Controlled flight into terrain (CFIT) is a continuing problem area for aviation safety. Many CFIT accidents occur in the approach-and-landing phase - and non-precision approaches, those without glidepath guidance, are the most troublesome.

Weather is a factor, as the ceiling and visibility required are typically higher than for precision approaches. But increased pilot workload is also a crucial factor in the high accident rate for non-precision approaches.

On a precision approach, the aircraft is configured for landing, and is at the desired approach reference speed at glideslope intercept. Apart from a slight power reduction to keep airspeed under control down the glidepath, little pilot action is required to complete the final phase of the approach.

At the decision height, the pilot either sees the runway and lands, or executes a missed approach. If the runway is visible, the pilot continues down the 3° glidepath without any change in aircraft pitch attitude or power setting until the flare is initiated.

A non-precision approach is more complicated, as it usually involves a stair-step descent profile. It begins with the aircraft level at approach reference speed and configured for landing at the final-approach fix - the point at which a descent to the minimum descent altitude (MDA) is initiated. The pilot must reduce pitch attitude and power to establish the descent.
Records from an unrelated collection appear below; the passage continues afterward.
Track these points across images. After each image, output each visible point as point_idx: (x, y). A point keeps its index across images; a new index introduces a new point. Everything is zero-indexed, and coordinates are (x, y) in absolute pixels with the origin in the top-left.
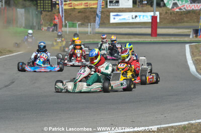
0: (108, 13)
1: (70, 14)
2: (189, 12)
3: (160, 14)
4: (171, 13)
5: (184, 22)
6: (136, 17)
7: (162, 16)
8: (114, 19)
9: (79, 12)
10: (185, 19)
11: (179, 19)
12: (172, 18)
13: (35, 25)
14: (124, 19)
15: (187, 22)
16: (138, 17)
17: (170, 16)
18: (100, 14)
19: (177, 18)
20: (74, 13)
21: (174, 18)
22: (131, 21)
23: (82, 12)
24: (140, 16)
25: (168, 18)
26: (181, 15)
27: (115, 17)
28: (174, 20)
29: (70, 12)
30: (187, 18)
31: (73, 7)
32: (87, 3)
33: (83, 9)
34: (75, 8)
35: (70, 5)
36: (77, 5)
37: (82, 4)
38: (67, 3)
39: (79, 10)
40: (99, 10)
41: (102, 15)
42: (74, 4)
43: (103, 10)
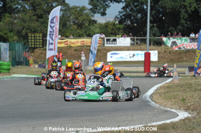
0: (105, 51)
1: (66, 52)
2: (188, 51)
3: (158, 52)
4: (170, 52)
5: (183, 61)
6: (134, 55)
7: (161, 55)
8: (111, 57)
9: (76, 50)
10: (185, 58)
11: (178, 58)
12: (171, 57)
14: (122, 58)
15: (186, 62)
16: (136, 56)
17: (169, 54)
18: (95, 52)
19: (176, 57)
20: (70, 51)
21: (173, 57)
22: (129, 59)
23: (78, 51)
24: (138, 54)
25: (167, 57)
26: (180, 54)
27: (112, 56)
28: (173, 59)
30: (186, 57)
31: (69, 45)
32: (84, 41)
33: (79, 48)
34: (71, 47)
35: (67, 43)
36: (74, 43)
37: (78, 42)
38: (63, 41)
39: (76, 48)
40: (94, 47)
41: (99, 54)
42: (70, 42)
43: (100, 48)
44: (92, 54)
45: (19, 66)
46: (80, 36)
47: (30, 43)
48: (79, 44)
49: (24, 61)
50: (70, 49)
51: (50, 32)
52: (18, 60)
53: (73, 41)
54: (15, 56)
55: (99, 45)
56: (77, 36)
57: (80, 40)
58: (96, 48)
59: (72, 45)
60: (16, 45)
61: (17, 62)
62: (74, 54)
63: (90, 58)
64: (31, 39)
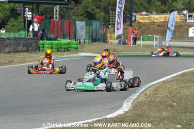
0: (187, 27)
1: (149, 28)
8: (193, 33)
9: (158, 26)
13: (100, 37)
18: (173, 28)
20: (153, 27)
23: (161, 26)
29: (149, 26)
31: (152, 21)
32: (166, 17)
33: (162, 23)
34: (154, 22)
35: (150, 19)
36: (157, 19)
37: (161, 18)
38: (147, 17)
39: (158, 24)
40: (171, 24)
41: (181, 29)
42: (154, 17)
43: (182, 24)
44: (170, 30)
45: (96, 43)
46: (163, 12)
47: (111, 20)
48: (162, 20)
49: (102, 38)
50: (153, 24)
51: (118, 12)
52: (95, 37)
53: (156, 16)
54: (92, 33)
55: (181, 21)
56: (161, 12)
57: (163, 16)
58: (174, 24)
59: (156, 21)
60: (93, 23)
61: (94, 38)
62: (157, 30)
63: (168, 35)
64: (112, 16)
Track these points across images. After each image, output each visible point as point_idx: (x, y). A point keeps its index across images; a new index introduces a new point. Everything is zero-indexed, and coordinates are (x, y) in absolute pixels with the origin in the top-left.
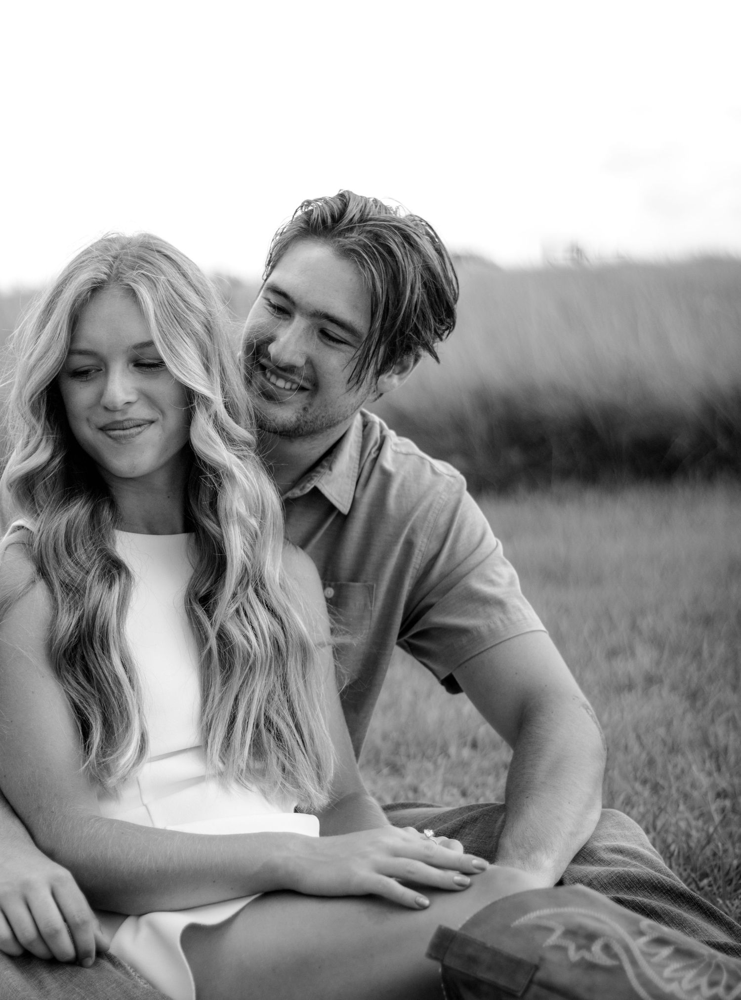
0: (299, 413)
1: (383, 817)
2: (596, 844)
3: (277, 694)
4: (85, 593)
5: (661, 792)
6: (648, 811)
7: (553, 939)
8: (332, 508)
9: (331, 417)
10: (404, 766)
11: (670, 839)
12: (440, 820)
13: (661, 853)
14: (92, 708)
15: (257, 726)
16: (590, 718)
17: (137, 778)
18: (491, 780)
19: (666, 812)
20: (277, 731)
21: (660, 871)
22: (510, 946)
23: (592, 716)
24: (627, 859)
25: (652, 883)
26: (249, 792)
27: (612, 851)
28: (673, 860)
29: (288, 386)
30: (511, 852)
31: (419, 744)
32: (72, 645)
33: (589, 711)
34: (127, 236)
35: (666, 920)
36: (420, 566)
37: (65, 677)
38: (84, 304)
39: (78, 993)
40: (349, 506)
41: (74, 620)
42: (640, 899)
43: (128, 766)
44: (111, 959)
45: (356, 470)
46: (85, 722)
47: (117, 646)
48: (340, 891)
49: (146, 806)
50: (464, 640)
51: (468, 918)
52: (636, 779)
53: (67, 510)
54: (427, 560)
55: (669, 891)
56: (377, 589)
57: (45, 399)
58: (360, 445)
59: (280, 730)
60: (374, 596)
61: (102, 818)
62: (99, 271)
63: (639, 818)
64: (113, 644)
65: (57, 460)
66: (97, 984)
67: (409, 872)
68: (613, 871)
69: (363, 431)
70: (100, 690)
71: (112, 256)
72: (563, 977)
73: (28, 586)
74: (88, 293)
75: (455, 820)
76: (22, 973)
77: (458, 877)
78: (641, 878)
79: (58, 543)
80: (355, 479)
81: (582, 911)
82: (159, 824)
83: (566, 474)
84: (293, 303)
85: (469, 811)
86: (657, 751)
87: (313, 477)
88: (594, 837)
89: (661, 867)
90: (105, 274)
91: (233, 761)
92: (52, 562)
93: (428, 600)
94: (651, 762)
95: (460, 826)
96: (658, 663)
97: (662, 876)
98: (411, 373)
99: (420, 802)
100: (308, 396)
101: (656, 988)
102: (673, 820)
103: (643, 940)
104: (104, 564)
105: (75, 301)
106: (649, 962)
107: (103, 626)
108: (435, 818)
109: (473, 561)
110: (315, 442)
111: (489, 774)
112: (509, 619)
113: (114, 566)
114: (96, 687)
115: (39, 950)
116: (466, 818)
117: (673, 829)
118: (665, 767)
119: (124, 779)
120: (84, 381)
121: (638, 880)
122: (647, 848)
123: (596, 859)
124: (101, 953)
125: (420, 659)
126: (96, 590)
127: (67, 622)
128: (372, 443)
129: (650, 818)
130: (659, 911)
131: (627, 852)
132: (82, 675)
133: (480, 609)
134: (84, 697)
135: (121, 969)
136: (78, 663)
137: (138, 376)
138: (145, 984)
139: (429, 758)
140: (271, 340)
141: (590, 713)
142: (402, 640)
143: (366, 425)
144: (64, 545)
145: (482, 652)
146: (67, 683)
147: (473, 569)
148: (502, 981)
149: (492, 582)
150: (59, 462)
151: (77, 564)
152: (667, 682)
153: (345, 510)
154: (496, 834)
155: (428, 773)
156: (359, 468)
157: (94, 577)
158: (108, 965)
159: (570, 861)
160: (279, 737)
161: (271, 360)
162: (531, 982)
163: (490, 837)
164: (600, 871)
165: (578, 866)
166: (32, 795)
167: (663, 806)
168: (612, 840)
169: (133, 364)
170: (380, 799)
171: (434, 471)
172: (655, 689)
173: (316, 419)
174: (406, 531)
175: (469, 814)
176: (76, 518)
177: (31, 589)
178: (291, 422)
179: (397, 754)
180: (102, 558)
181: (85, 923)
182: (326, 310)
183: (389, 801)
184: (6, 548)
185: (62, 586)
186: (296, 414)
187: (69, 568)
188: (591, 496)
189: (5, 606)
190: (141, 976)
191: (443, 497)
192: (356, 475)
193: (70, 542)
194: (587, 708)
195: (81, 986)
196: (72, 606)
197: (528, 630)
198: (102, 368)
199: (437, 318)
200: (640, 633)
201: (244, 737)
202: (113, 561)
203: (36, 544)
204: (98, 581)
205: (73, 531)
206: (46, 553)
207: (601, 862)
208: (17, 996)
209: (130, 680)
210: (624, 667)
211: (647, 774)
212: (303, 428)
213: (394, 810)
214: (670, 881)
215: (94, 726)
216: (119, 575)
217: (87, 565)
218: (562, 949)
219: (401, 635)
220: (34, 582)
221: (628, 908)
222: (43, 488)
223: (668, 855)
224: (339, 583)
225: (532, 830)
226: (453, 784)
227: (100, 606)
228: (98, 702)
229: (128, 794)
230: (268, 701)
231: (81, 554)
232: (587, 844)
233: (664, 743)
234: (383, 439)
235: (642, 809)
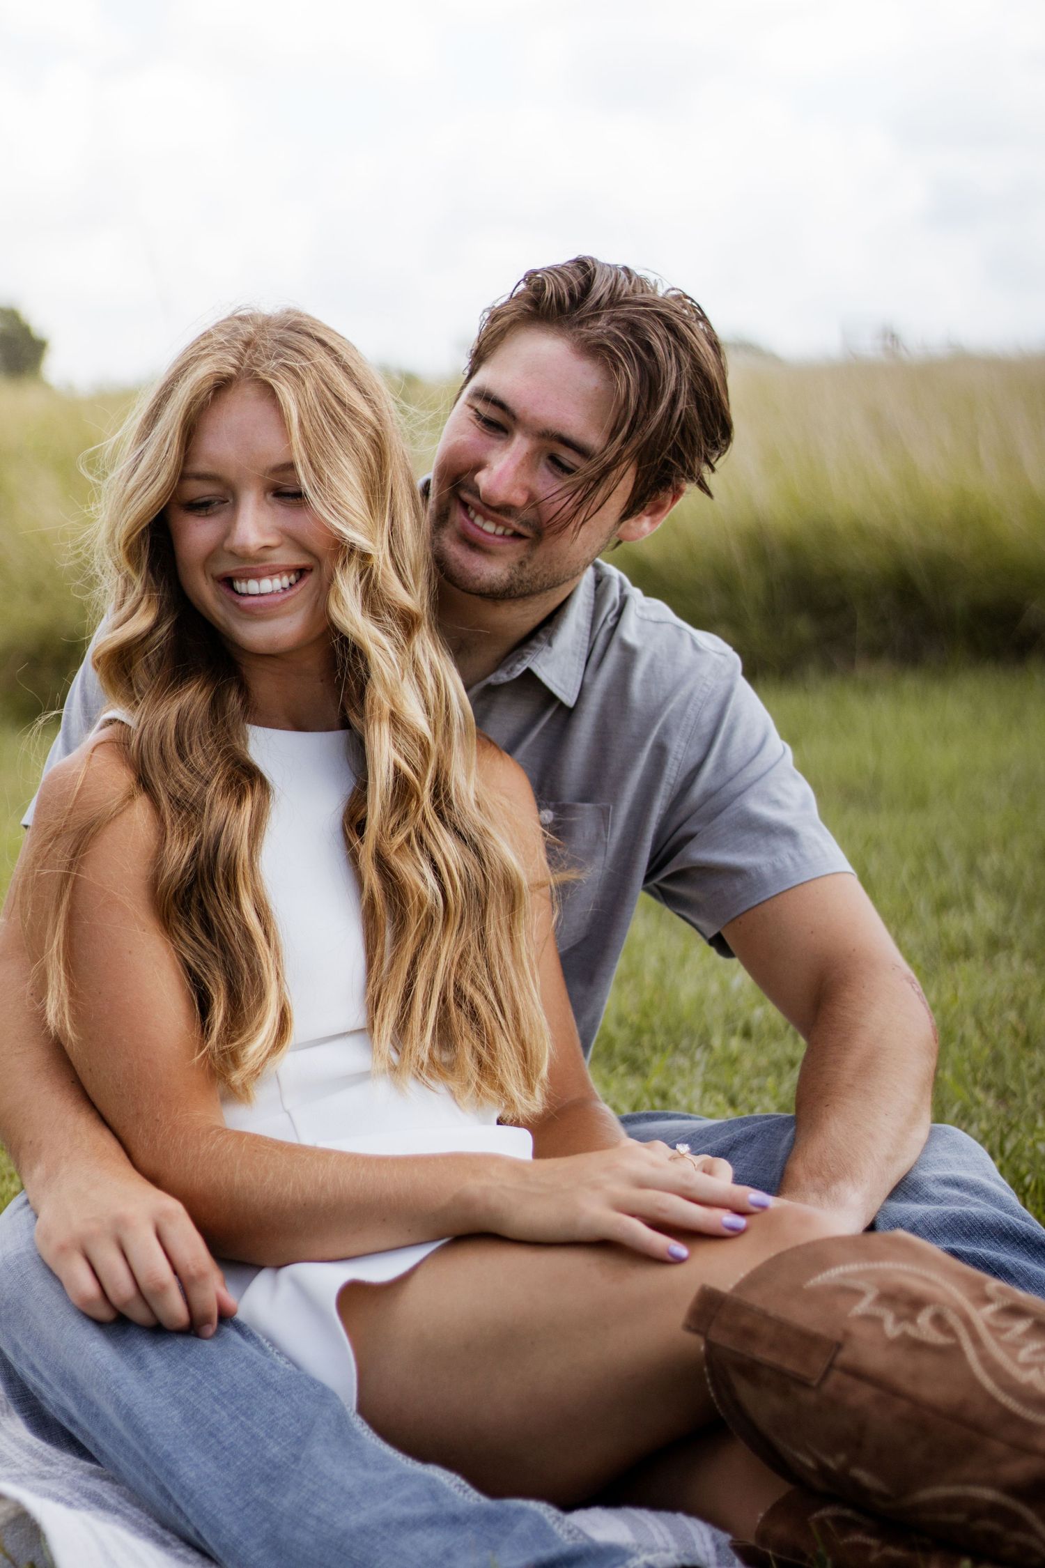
0: (513, 568)
1: (621, 1131)
2: (922, 1173)
3: (472, 955)
4: (204, 811)
5: (1011, 1103)
6: (993, 1128)
7: (862, 1307)
8: (549, 698)
9: (556, 575)
10: (648, 1062)
11: (1023, 1168)
12: (701, 1138)
13: (1012, 1186)
14: (214, 975)
15: (444, 1000)
16: (916, 996)
17: (276, 1072)
18: (770, 1081)
19: (1019, 1131)
20: (472, 1008)
21: (1012, 1213)
22: (803, 1316)
23: (918, 994)
24: (965, 1195)
25: (1000, 1229)
26: (432, 1093)
27: (944, 1183)
28: (1028, 1196)
29: (500, 531)
30: (803, 1181)
31: (668, 1031)
32: (186, 885)
33: (914, 985)
34: (265, 313)
35: (1021, 1281)
36: (675, 780)
37: (176, 931)
38: (202, 408)
39: (193, 1375)
40: (576, 695)
41: (189, 849)
42: (984, 1250)
43: (261, 1055)
44: (240, 1328)
45: (586, 645)
46: (203, 994)
47: (250, 887)
48: (562, 1235)
49: (288, 1113)
50: (739, 884)
51: (742, 1275)
52: (975, 1083)
53: (179, 695)
54: (684, 775)
55: (1025, 1240)
56: (614, 811)
57: (148, 542)
58: (591, 608)
59: (476, 1007)
60: (610, 822)
61: (226, 1130)
62: (225, 363)
63: (981, 1137)
64: (243, 883)
65: (165, 628)
66: (220, 1364)
67: (660, 1209)
68: (946, 1212)
69: (596, 589)
70: (225, 949)
71: (242, 341)
72: (876, 1359)
73: (124, 801)
74: (209, 393)
75: (722, 1138)
76: (115, 1347)
77: (728, 1218)
78: (985, 1222)
79: (166, 741)
80: (584, 658)
81: (904, 1267)
82: (307, 1140)
83: (875, 652)
84: (513, 417)
85: (742, 1126)
86: (1007, 1044)
87: (526, 655)
88: (918, 1164)
89: (1014, 1206)
90: (233, 366)
91: (411, 1050)
92: (158, 768)
93: (687, 829)
94: (997, 1060)
95: (729, 1147)
96: (1006, 920)
97: (1015, 1219)
98: (669, 514)
99: (672, 1112)
100: (526, 547)
101: (1008, 1376)
102: (1029, 1142)
103: (990, 1309)
104: (230, 771)
105: (191, 404)
106: (997, 1340)
107: (228, 858)
108: (694, 1134)
109: (752, 772)
110: (530, 606)
111: (768, 1075)
112: (801, 855)
113: (245, 774)
114: (218, 944)
115: (138, 1313)
116: (737, 1136)
117: (1027, 1154)
118: (1016, 1065)
119: (256, 1073)
120: (203, 516)
121: (982, 1224)
122: (994, 1180)
123: (922, 1194)
124: (226, 1317)
125: (677, 911)
126: (220, 809)
127: (178, 853)
128: (608, 607)
129: (997, 1139)
130: (1011, 1269)
131: (965, 1185)
132: (199, 927)
133: (762, 842)
134: (202, 958)
135: (253, 1342)
136: (194, 910)
137: (281, 510)
138: (287, 1363)
139: (685, 1052)
140: (479, 466)
141: (917, 989)
142: (650, 884)
143: (600, 581)
144: (173, 745)
145: (764, 902)
146: (178, 938)
147: (750, 785)
148: (790, 1365)
149: (777, 803)
150: (168, 630)
151: (192, 770)
152: (1019, 947)
153: (569, 699)
154: (780, 1159)
155: (681, 1071)
156: (590, 642)
157: (216, 789)
158: (235, 1336)
159: (886, 1197)
160: (474, 1015)
161: (479, 496)
162: (831, 1366)
163: (772, 1162)
164: (928, 1211)
165: (897, 1204)
166: (128, 1096)
167: (1014, 1121)
168: (945, 1168)
169: (272, 493)
170: (615, 1108)
171: (696, 647)
172: (1001, 957)
173: (536, 577)
174: (655, 732)
175: (743, 1129)
176: (190, 706)
177: (127, 807)
178: (502, 581)
179: (639, 1044)
180: (227, 763)
181: (203, 1275)
182: (559, 430)
183: (627, 1111)
184: (93, 751)
185: (171, 802)
186: (508, 570)
187: (182, 776)
188: (910, 683)
189: (92, 830)
190: (281, 1353)
191: (708, 683)
192: (585, 651)
193: (183, 741)
194: (912, 982)
195: (196, 1366)
196: (186, 830)
197: (829, 871)
198: (229, 498)
199: (709, 441)
200: (981, 877)
201: (426, 1016)
202: (243, 766)
203: (134, 744)
204: (222, 795)
205: (187, 725)
206: (149, 756)
207: (928, 1198)
208: (107, 1378)
209: (266, 933)
210: (958, 924)
211: (991, 1075)
212: (516, 589)
213: (635, 1123)
214: (1027, 1227)
215: (215, 999)
216: (252, 786)
217: (208, 772)
218: (877, 1321)
219: (647, 878)
220: (131, 797)
221: (967, 1264)
222: (145, 666)
223: (1021, 1190)
224: (560, 803)
225: (833, 1151)
226: (717, 1088)
227: (225, 829)
228: (221, 964)
229: (263, 1094)
230: (460, 965)
231: (198, 757)
232: (910, 1171)
233: (1016, 1033)
234: (624, 600)
235: (984, 1125)
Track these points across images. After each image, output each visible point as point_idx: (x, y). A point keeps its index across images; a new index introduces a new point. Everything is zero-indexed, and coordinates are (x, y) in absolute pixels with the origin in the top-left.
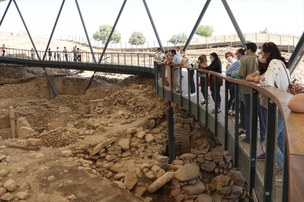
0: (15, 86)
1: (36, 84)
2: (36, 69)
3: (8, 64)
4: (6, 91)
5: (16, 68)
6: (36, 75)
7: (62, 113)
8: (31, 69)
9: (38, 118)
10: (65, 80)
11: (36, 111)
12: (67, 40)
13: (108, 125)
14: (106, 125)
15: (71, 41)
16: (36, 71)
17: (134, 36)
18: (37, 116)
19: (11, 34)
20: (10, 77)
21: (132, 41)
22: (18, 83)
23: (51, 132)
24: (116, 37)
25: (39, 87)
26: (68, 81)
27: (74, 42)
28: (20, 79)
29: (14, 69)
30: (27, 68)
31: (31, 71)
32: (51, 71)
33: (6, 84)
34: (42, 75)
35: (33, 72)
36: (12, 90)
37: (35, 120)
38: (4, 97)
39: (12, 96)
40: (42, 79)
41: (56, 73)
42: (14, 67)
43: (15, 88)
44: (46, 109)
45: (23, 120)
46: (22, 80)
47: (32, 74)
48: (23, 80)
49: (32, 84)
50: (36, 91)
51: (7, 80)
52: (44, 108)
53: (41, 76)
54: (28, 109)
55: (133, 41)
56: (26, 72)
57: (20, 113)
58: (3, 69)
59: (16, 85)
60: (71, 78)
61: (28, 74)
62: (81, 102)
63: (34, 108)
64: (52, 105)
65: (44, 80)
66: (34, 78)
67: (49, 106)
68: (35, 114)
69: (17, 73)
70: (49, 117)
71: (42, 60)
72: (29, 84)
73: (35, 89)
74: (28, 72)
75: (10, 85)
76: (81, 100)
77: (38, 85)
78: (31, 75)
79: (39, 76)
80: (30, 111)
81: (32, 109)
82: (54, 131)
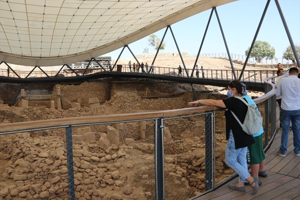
0: (166, 99)
1: (184, 99)
2: (187, 86)
3: (165, 81)
4: (159, 104)
5: (171, 84)
6: (186, 91)
7: (197, 127)
8: (183, 85)
9: (181, 129)
10: (210, 96)
11: (180, 123)
12: (221, 58)
13: (222, 141)
14: (220, 141)
15: (223, 59)
16: (187, 87)
17: (289, 51)
18: (180, 128)
19: (172, 54)
20: (165, 92)
21: (286, 56)
22: (170, 97)
23: (178, 142)
24: (269, 52)
25: (186, 101)
26: (213, 97)
27: (226, 60)
28: (172, 94)
29: (169, 85)
30: (179, 84)
31: (183, 86)
32: (200, 88)
33: (160, 97)
34: (192, 91)
35: (184, 88)
36: (164, 103)
37: (178, 130)
38: (157, 109)
39: (163, 108)
40: (190, 94)
41: (204, 89)
42: (169, 83)
43: (166, 101)
44: (189, 122)
45: (166, 130)
46: (173, 95)
47: (183, 89)
48: (175, 95)
49: (181, 98)
50: (183, 105)
51: (162, 94)
52: (187, 121)
53: (190, 92)
54: (173, 121)
55: (288, 56)
56: (178, 88)
57: (166, 123)
58: (161, 85)
59: (168, 99)
60: (216, 95)
61: (180, 89)
62: (220, 118)
63: (179, 120)
64: (195, 118)
65: (190, 95)
66: (183, 93)
67: (192, 119)
68: (179, 126)
69: (170, 88)
70: (189, 129)
71: (190, 77)
72: (178, 99)
73: (183, 103)
74: (180, 87)
75: (163, 99)
76: (220, 116)
77: (185, 99)
78: (182, 91)
79: (188, 92)
80: (175, 122)
81: (176, 120)
82: (180, 141)
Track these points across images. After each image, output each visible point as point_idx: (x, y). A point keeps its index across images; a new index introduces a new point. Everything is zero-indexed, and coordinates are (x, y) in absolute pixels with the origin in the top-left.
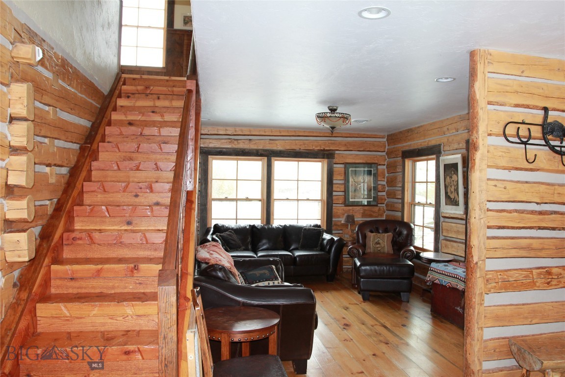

The rate of descent must be high enough to ensure the aircraft reaches the MDA sufficiently far from the runway so that a normal 3° visual glidepath can be intercepted and flown to touchdown.

The point at which the glidepath intercepts the MDA is called the visual descent point (VDP). Reaching the MDA before the VDP requires the pilot to level the aircraft off, another pitch and power manoeuvre. If the runway is seen at the VDP, the pilot can make a visual descent to landing. If not, the pilot can continue level flight at the MDA and look for the runway until reaching the missed approach point. Once past the VDP, however, a steepening final approach segment is required. This may result in a high descent-rate approach at idle power, which can be unsafe for large turbofan-powered aircraft.

Automatic flight-control systems have reduced pilot workload in some areas. Using the area-navigation (RNAV) capability provided by a flight management system (FMS), the lateral navigation (LNAV) mode of an autoflight system can accurately track even the most complicated approach procedure. But using the autopilot to step down to each altitude on a non-precision approach is a far less automated process, requiring numerous switch actions and extensive co-ordination between pilot and co-pilot.

Typical errors on a step-down non-precision approach include: failing to set the correct next-descent altitude on the flight-guidance system; not initiating a descent on time; and descending at the wrong point in an approach. These could all cause a CFIT accident.

While evaluating the Rockwell Collins Continuum avionics, I was able to fly a global approach to runway 24 at Carlsbad, California. The LNAV autoflight mode was used to follow the non-precision approach's ground track, while descent from the final approach fix to the decision altitude (DA) was via an FMS-generated 3.2° glidepath. Using this vertical navigation (VNAV) glidepath to descend on a non-precision approach greatly enhances the simplicity and safety of the procedure.

VNAV allowed us to use a DA of 740ft (230m) above mean sea level (414ft above ground level), significantly lower than the MDA of 1,660ft had a conventional step-down approach been flown. Ceiling and visibility minima for the LNAV/VNAV approach were also much lower, an obvious benefit in poor weather conditions.

How the final-approach phase was flown gave an even greater advantage. The autoflight system followed the LNAV/VNAV guidance, as it would have an instrument landing system (ILS). Workload during the final approach phase was low, as there was no need to descend to and level off at the MDA before the VDP. The aircraft smoothly tracked runaway centreline and glidepath throughout the approach.

As we were in visual conditions, I let the autopilot continue the descent past the DA. Just before disengaging the autopilot at 80ft, it appeared the aircraft would squarely hit the runway's touchdown markers. Rather than continue to a landing, I manually executed a go-around and followed the FMS's LNAV guidance for the missed-approach procedure. The VNAV glidepath capability demonstrated on the approach to Carlsbad was impressive.

The vast majority of airports do not have a precision-approach procedure. An RNAV non-precision straight-in approach flown to VNAV minima can allow operations into those fields in near-precision approach weather conditions. Flight safety is thus greatly enhanced, as pilots no longer have to fly a complicated step-down descent profile.

Flying an RNAV approach using a VNAV descent profile is as easy as flying an ILS. As the number of aircraft capable of making these approaches increases, there should be a corresponding fall in the number of CFIT accidents during the landing phase.